More countries have announced their call for submitting for Eurovision songs.
Albania. Esctoday is reporting that Albania has released an open call for entries to Festivali i Këngës 50. [UPDATED 11 SEPTEMBER 2011: Albanian magazine Telegrafi has reported that entries will be accepted until October 5. However, reports are conflicting, and I have not been able to locate contest rules online.] Their participation in ESC2012 has not yet been confirmed.
Bulgaria is accepting entries September 9 through November 11, 2011. The songwriter or lyricist has to be a Bulgarian citizen. Potential entrants, take note: “We expect strong, modern, beautiful and vibrant works.” Be sure to include “at least 6 photographs of photoshoots or stage performances and the lyrics in Bulgarian and English.” (At first this seemed like a strange request to me, but upon further reflection I think it’s actually quite a smart way to make sure you’re getting submissions from professionals). Semifinal selections will be made by an “Academy” of 20-35 experts. Thirty songs will compete over two semifinals. Full rules, including a painfully detailed description of the Academy’s selection process, are here.
Denmark. The Danes are currently accepting entries. A jury will select 6 entries from the open competition and there will also be 3-4 invited entries. Denmark’s rules specify that “either the composer, lyricist – and the leading artist must be Danish citizens or have an equally strong ties to Denmark (Residence in Denmark for many years, married or in relationships with a Dane or similar).” They also require that the text include an “optional language” and say that the language of the song will be selected “jointly with DR.” So English only lyrics aren’t good enough, you have to have thought through a translation. Entries are due by noon on September 26th.

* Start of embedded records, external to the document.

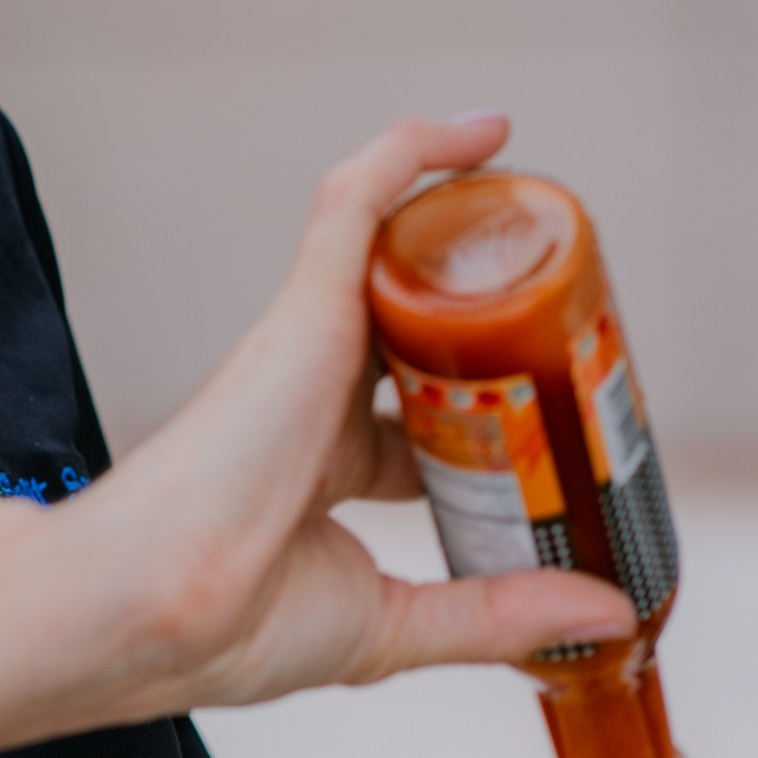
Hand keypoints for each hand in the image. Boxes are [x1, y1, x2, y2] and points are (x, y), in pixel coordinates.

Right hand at [53, 118, 635, 722]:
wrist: (150, 606)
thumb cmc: (228, 625)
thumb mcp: (398, 625)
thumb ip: (500, 613)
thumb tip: (607, 613)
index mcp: (316, 473)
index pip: (417, 431)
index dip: (490, 430)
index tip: (562, 443)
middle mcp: (310, 396)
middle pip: (421, 338)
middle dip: (497, 337)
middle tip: (582, 342)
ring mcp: (305, 345)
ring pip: (397, 257)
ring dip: (471, 237)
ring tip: (552, 233)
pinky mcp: (303, 306)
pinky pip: (358, 198)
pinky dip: (415, 152)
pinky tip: (485, 132)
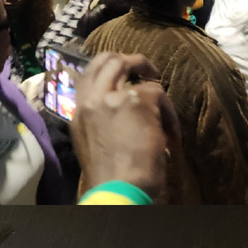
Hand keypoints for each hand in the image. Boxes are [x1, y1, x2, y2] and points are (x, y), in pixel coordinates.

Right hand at [72, 52, 181, 201]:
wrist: (118, 188)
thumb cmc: (110, 175)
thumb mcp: (94, 142)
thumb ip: (102, 120)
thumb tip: (122, 111)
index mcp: (77, 112)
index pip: (87, 75)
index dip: (108, 68)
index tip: (126, 75)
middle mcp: (90, 99)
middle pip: (106, 60)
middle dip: (129, 60)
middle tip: (147, 70)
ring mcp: (111, 97)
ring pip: (130, 67)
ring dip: (152, 84)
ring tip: (162, 102)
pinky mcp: (136, 101)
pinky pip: (157, 92)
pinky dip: (168, 111)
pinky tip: (170, 133)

Latvia says they are revamping their selection process this year, taking what seems to be a more hands-on approach. Interested parties can submit entries online starting September 1 through October 14th, 2011. The complete set of rules
will be available on September 1 are available here. UPDATED 4 SEPTEMBER 2011: According to the rules, the contest is limited to Latvians and “Latvian non-citizens.” (I’m not exactly sure what Google translate means by this — perhaps non-citizens living in Latvia?). ] In the two weeks that follow (October 20-November 1), the demos will be available for public vote and comment at www.eirovizija.lv. Latvian officials emphasize that the song is what is being reviewed, not the performer (a dig at Pirates of the Sea, perhaps?). They also note that the final product will probably evolve during the course of the selection process. The semifinalist songs will be announced on November 8th and their performers on December 1. Twenty artists will compete over two semifinals. When submitting your entry, don’t forget to include a copy of the first page of your passport (!).

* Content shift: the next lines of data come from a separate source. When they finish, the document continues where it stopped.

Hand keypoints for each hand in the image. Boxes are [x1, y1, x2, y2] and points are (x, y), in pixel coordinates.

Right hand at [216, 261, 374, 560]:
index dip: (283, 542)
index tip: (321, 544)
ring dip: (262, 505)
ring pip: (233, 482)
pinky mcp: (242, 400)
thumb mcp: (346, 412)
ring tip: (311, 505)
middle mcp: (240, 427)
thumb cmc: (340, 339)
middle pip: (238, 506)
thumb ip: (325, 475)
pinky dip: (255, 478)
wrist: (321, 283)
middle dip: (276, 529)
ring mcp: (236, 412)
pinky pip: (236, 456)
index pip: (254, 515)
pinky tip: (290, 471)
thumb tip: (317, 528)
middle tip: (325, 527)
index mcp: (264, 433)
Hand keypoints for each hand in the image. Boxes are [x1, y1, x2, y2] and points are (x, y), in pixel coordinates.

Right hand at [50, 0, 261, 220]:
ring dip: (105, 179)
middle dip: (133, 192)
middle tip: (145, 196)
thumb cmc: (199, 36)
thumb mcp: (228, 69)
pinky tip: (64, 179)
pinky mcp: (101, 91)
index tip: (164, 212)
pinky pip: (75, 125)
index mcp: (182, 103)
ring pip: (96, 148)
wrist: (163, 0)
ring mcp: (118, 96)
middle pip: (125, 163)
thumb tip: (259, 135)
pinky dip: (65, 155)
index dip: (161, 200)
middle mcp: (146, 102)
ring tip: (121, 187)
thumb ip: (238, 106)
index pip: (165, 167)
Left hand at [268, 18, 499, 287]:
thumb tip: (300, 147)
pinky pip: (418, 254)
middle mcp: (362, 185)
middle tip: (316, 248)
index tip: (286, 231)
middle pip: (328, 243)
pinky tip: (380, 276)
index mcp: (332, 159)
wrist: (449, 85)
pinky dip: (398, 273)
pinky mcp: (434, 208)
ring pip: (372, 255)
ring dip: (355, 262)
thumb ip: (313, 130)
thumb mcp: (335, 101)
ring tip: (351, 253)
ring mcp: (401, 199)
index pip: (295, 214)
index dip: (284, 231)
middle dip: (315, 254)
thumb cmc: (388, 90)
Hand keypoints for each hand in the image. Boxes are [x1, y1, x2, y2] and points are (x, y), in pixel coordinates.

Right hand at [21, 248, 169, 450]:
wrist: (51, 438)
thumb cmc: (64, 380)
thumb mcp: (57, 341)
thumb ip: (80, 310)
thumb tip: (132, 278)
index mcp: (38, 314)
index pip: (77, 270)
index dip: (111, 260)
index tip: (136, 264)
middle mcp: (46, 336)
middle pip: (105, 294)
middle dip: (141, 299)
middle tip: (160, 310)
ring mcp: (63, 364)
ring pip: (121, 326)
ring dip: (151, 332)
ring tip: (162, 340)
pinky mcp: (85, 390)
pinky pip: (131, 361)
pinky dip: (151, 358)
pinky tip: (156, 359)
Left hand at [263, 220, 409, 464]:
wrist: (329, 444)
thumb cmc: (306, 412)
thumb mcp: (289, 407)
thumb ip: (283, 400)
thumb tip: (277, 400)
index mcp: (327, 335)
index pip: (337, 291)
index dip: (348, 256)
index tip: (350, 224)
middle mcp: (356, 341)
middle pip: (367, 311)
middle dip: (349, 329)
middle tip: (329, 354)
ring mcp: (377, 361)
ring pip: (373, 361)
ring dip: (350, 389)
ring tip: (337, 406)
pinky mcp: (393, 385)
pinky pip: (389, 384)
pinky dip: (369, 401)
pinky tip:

While I applaud the Latvians for engaging the public in their selection process, I question their approach. It doesn’t make sense to me to have widespread review of a pop song separate of the performer. A successful song is a synergy of effective composition and artistic interpretation. The public is the best judge of the final product, but it seems unfair to the artists to ask the public to do their work for them.
Malta. The Maltese will only be accepting entries for 2 days–October 20-21, 2011. For the full rules, you have to request them by emailing firstname.lastname@example.org. (I have no idea why they simply can’t publish them on their website.) Esctoday observed that the main change from previous years is that they extended the blackout dates for previous artists from 3 years to 5 years (perhaps an attempt to hold off Chiara’s alleged interest in a 4th try?), and Esckaz noted that there is a 150 Euro entry fee.